Austria felt very much the same in the summer of 2002. The mountains were still stunning, and the news was still full of debates about Haider's outrageous antics. And, at least in some respects, I hadn't changed much either. I once again failed to bring appropriate boots or wool socks or a raincoat. But I did bring something much better: my girlfriend, Jennifer.
She was the woman I had been involved with during my senior year of college and then separated from. When I returned from Austria, Jennifer had just moved to New York to work as a lawyer, and on our first date several months later, I felt no moral qualms about my long-term intentions. She had dark blond hair and the softest skin you've ever felt and lips so full and alluring that it required concentration to not impulsively kiss them. When we weren't working or writing, we'd sit around one of our apartments playing “Would you still
be my boyfriend/girlfriend if…” I'd ask Jennifer if she'd still be my girlfriend if she found out I regularly drank the liquid broth that comes in a jar of gefilte fish. She'd ask me if I'd still be her boyfriend if I discovered she regularly wrote passionate fan letters to Regis Philbin. And on it would go. The answers would usually be “yes,” but the answers weren't the point. The point, for me at least, was that I had figured out what was missing from my previous relationships: a shared devotion to the absurd, a shared sense that there was as much fun to be had in imagining as in doing. Only later did I realize that to share a sense of the absurd is also to share a sense of the un-absurd. When the laughter stopped, as it inevitably did, Jennifer and I sat around in Central Park and talked about the pain that sometimes simmered beneath the surface of our comic routines. She understood that even as I was joking about my hypochondria, I was also not joking. I understood how truly miserable it was to be a corporate lawyer.

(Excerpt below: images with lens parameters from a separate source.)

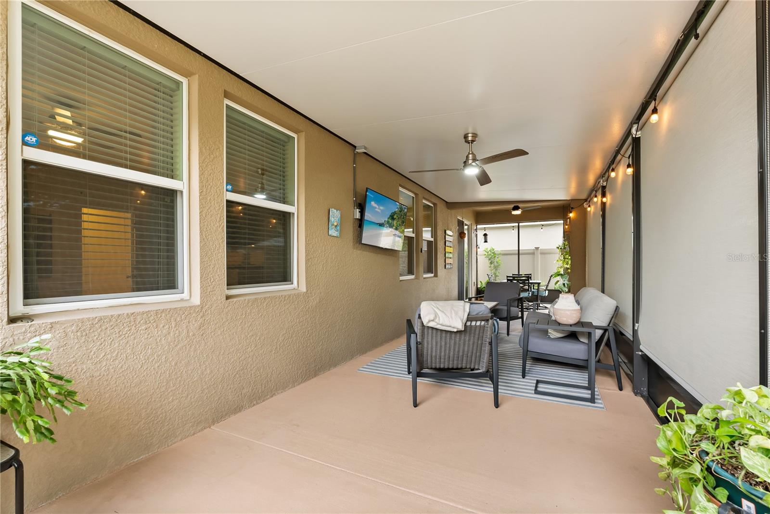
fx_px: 353
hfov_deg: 95.0
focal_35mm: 16
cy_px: 257
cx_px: 385
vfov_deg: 72.1
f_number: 7.1
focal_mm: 16.5
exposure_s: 1/10
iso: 1600
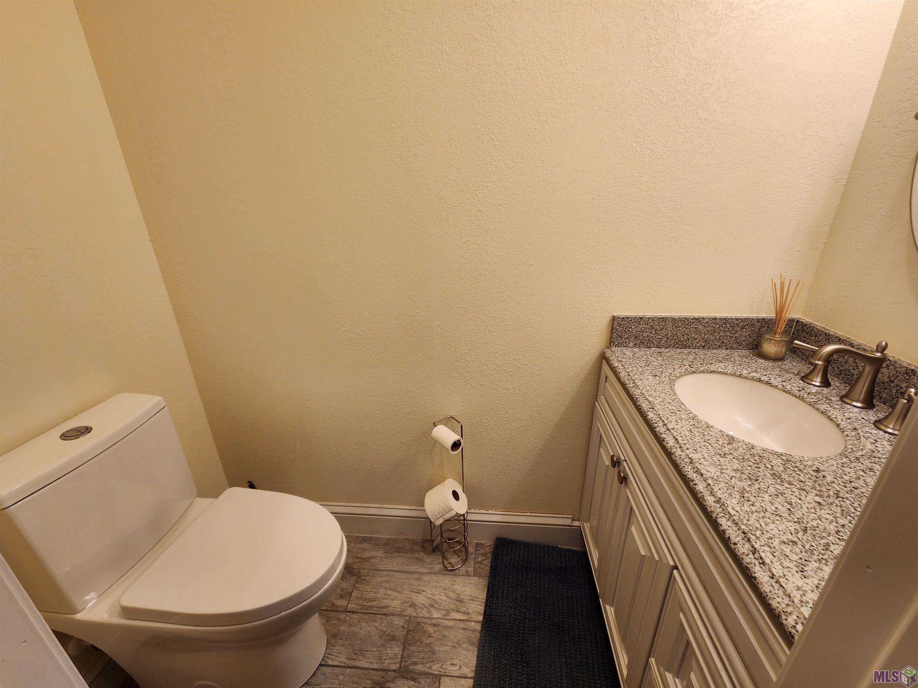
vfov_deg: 89.9
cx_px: 459
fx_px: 345
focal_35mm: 13
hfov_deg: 106.2
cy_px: 344
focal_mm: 2.2
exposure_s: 1/60
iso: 64
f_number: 2.2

Irene was also involved with someone else. We met briefly for coffee in Vienna, and I learned she had taken a part-time job as a Web programmer for a Jewish organization. It was a little awkward for both of us, but it was good to see her after so long. She told me that she had also worked for the Documentation Centre of Austrian Resistance in the last year and had learned much more about Austria's Nazi years. “Now when I ride my bike around the city, I can't help but think about the horrible Nazi that lived in this building or the people who were killed at that building,” she said.
Irene asked me if I remembered the song we had sung: “Hey ho, leistet Widerstand.” I did. We sang it together and laughed at my pronunciation, and then I left.
When Jennifer and I first arrived in Austria in August, Hans was already on the Aim. I was anxious to finally see the promised land Hans had raved about—to drink the Alpine milk that he had said tasted like no other milk, to see the rocks he had described as having “soft glowing colors.” The Aim was high in the mountains near the Styrian town of Neumarkt in der Steiemark, not far from the Carinthian border. Hans picked us up in the van at the bottom of the mountain and drove up a long winding road until we arrived at a sloping green plateau.